Just like talking to my sister really. I'd really really really want to talk to someone because I missed them terribly, but talking to them made me all the sadder. Perhaps even confused because they don't pay attention or listen or anything like that. I don't want to be here anymore I don't want to be anywhere. Sometimes I sound like a less eloquent version of Hamlet. This is getting pathetic. I've an essay due on Monday and I've got writer's block. I can't figure out an opening to an essay about how Medea is the only true human in Euripides' Medea. *bangs head on desk* Out outoutoutout! SAT tutor tomorrow. Haven't done much of the homework like he asked me to. Have been very busy this week. Oh, how about an example of irony? I love Latin like no other girl in my class. I love it, I love it, I love ancient Rome, I love Catullus, I love Latin! But...and here's the rub, I can't seem to do much of it right! How's that for dramatic irony? Poetic devices at work in a shitty piece of prose! Maybe not even prose. I don't think this qualifies. Perhaps I should term it a rhetorical device. Maybe that statisfies. I worked really hard on 7 too. Like we're talking I went through every single bloody word and tried to find its match, how I was to translate the ablative, that sort of thing. Grrr. My calculus book is being silly too. I know the limit is 4! Don't try to tell me it's 0! The graph on my calculator agrees with me!
Was that enough oh so sullen teenager for you? Have I fulfilled my sulking quota for the day?

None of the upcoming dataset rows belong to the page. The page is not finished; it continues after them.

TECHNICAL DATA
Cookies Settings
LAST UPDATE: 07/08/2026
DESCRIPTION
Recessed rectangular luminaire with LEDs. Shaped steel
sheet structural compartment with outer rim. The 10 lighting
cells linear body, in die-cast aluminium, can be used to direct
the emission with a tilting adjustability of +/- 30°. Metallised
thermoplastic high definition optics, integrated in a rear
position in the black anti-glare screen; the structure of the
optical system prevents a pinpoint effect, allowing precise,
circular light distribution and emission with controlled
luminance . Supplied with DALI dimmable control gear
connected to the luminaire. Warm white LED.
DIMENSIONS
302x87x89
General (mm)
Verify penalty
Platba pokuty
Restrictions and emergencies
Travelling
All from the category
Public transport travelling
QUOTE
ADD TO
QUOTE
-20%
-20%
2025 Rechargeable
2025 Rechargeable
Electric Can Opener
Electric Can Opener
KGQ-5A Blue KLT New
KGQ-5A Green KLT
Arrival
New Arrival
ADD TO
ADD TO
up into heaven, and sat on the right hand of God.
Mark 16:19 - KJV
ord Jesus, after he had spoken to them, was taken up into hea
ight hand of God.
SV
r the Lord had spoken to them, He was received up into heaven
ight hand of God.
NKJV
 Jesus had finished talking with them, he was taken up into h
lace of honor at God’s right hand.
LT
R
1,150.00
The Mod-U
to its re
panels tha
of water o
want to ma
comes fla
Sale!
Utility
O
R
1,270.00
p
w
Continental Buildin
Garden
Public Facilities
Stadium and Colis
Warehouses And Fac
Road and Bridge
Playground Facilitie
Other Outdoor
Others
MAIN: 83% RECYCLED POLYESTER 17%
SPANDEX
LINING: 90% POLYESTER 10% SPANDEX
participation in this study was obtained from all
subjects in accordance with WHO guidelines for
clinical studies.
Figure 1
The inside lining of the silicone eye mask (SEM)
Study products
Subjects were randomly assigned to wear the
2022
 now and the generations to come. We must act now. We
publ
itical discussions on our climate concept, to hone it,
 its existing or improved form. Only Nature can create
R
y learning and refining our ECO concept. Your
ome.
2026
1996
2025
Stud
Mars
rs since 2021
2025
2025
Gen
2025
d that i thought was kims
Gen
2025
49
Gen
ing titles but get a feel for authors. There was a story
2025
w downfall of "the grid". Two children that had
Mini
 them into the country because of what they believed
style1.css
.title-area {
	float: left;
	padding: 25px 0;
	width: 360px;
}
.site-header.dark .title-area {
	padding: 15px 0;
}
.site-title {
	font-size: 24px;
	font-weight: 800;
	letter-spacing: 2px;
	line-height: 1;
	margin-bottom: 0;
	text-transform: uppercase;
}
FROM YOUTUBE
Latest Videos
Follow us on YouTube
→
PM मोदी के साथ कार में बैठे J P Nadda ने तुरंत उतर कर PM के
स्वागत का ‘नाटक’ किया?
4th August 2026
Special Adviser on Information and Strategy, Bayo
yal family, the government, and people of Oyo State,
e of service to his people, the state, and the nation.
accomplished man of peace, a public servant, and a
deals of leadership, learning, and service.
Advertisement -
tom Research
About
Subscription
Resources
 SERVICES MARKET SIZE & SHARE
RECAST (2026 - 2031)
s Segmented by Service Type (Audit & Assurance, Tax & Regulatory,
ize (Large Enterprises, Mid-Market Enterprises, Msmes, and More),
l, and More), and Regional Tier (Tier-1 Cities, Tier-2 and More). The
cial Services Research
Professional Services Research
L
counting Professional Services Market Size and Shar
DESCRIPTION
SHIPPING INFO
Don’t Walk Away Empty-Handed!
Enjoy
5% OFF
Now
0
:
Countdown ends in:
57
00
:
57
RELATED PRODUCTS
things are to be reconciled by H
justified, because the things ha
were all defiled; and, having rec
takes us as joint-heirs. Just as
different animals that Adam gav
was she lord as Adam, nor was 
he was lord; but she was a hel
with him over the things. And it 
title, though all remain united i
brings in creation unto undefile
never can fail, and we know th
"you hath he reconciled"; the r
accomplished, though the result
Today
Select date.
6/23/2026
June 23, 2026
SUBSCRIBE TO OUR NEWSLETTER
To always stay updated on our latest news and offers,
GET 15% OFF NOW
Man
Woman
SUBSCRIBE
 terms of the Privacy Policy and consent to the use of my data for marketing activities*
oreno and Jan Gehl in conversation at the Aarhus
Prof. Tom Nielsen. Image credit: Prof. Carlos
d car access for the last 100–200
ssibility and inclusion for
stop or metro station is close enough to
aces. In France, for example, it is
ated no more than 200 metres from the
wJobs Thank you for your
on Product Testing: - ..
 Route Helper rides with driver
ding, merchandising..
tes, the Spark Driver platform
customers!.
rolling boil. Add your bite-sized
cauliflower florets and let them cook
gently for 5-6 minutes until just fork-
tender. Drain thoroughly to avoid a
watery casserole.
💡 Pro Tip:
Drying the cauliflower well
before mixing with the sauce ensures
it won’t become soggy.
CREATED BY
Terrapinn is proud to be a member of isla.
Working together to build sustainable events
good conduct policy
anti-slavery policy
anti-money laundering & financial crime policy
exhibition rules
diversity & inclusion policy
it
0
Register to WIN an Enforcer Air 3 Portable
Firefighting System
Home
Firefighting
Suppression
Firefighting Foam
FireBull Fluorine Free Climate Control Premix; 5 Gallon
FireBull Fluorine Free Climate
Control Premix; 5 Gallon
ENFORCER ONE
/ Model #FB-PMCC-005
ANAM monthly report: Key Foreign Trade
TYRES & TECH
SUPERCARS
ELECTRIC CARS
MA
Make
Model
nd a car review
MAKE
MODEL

and now the poem that makes me happy
Fluffy Bunnies, by Jenny
Fluffy, fluffy bunnies,
Fluffy, f***ing bunnies.
For some reason, that makes me smile every time. Try saying it aloud laughing while you say it or at least a few seconds after you say it. If that doesn't work, say it really fast five times. I dare you. Go.
PS: My computer hates me. Actually it's the internet that does. It takes me 2 hours to do a system restore on my computer just so I can open MSN.com.
The world hates me. Fortune pisses on me again. My life is strewn with cow pats from the Devil's own Satanic herd.
The End.
PPS: My new harp teacher thinks I'm a freak because I love Catullus. I miss Paula. Paula understands these things.